What does the ability to improve walking speed mean for MS patients?
In this particular study what we observed was that among the people who met the criteria for consistently improved walking speed, they themselves were able to identify that they were better. And they were better in a whole realm of aspects of MS affecting their walking and ability to function on their feet. A 12 question scale that was used to evaluate things such as how far they could walk, how fast they could walk, and how long they could stay on their feet and all of these indicators improved. Not only did the timed-walk responders indicate that they were doing better, this was also apparent to the study clinicians even though they were blinded to who was receiving the drug.
The standard yardstick for evaluating MS treatments has been to use methods that measure the progression of the disease, including changes in MRI scans of the brain, clinical relapses, and the progression of disability over time. These have been used in measuring disease modifying treatments; however, this drug is different because it is intended to improve function.
In previous studies we found that the most consistent and sensitive measurement of changes in walking ability was the repeated timing of the 25 foot walk and that any change of more than 20 percent change (either better or worse) was significant. We also found that there was almost a 1 to 1 correlation between how fast someone could walk and how far they could walk. Furthermore, we found that there was a very strong correlation between the speed they could walk and the overall measurement of disability in a tool that is most commonly used in MS clinic trials called the Estimated Disability Status Score (EDSS) that looks at many aspect of disability.
The study shows that the drug improves walking ability for some but not all patients.
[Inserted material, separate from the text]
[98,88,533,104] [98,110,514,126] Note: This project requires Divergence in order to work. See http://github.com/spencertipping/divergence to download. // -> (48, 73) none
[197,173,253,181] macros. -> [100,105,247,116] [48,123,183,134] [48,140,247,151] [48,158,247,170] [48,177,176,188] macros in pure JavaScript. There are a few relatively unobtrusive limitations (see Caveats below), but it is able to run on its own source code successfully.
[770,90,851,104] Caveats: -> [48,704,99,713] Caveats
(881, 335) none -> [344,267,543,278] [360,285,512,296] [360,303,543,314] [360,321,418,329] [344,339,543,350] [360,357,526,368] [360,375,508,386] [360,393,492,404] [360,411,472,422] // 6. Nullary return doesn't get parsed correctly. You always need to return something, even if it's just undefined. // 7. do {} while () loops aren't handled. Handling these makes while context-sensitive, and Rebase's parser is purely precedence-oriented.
How will clinicians determine which patients are appropriate for treatment?
The results so far have not given us a clear way to predict who will respond to treatment. The data show that for people who have clearly slowed walking as a result of MS roughly a third will improve to the point where we consider them as responsive to the drug.
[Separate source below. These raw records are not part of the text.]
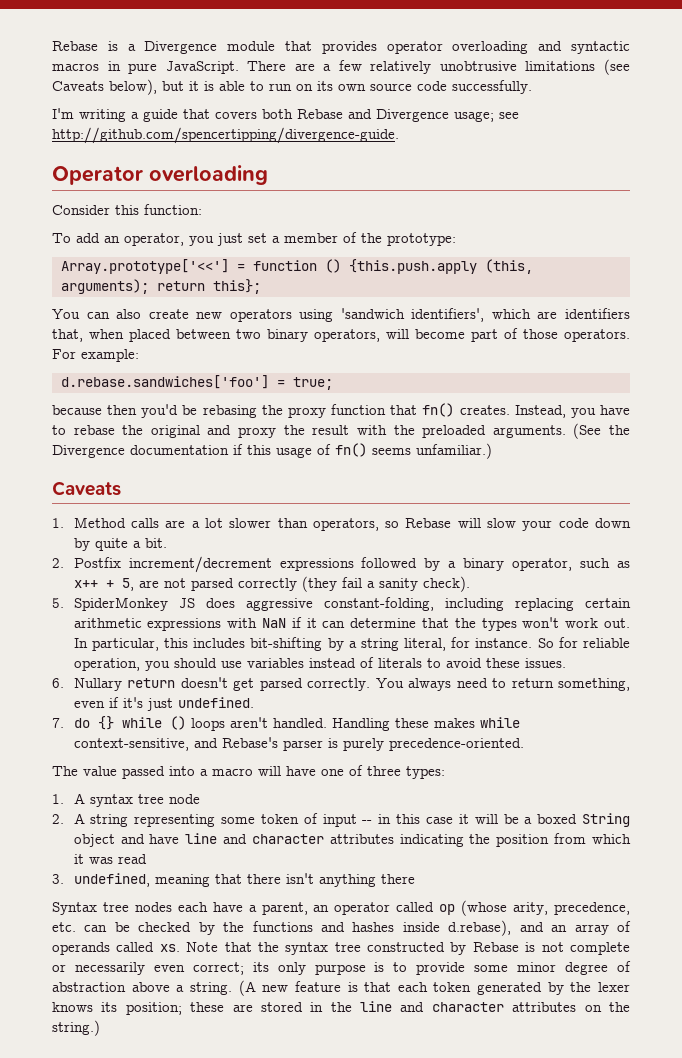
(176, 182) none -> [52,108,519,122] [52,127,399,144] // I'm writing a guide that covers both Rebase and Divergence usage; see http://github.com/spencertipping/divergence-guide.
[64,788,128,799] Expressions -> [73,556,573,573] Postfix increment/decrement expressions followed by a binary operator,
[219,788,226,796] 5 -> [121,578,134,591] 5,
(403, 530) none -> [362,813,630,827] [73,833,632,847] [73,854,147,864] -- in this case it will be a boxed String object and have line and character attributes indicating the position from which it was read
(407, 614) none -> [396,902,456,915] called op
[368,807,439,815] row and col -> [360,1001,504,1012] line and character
Absent a way to predict who will respond to treatment, physicians will need to approach this in a practical manner. They would need to select people who have walking difficulties, prescribe the medication, and monitor how they do. This is a typical part of the practice of medicine. If a patient meets the criteria for a treatment then you try it and then make your best judgment as to how they are tolerating it and how effective it is and determine whether it is worth continuing.
Where there any notable side effects and negative interactions with other MS drugs that the patients may be taking?
We observed some common side effects such as dizziness, insomnia, and fatigue. In terms of negative interactions with other MS treatments, we actually specifically allowed and encouraged the use of other disease modifying and symptom treatments (e.g. bladder control medications) to see whether or not there would be negative interactions. We did not identify any in this study.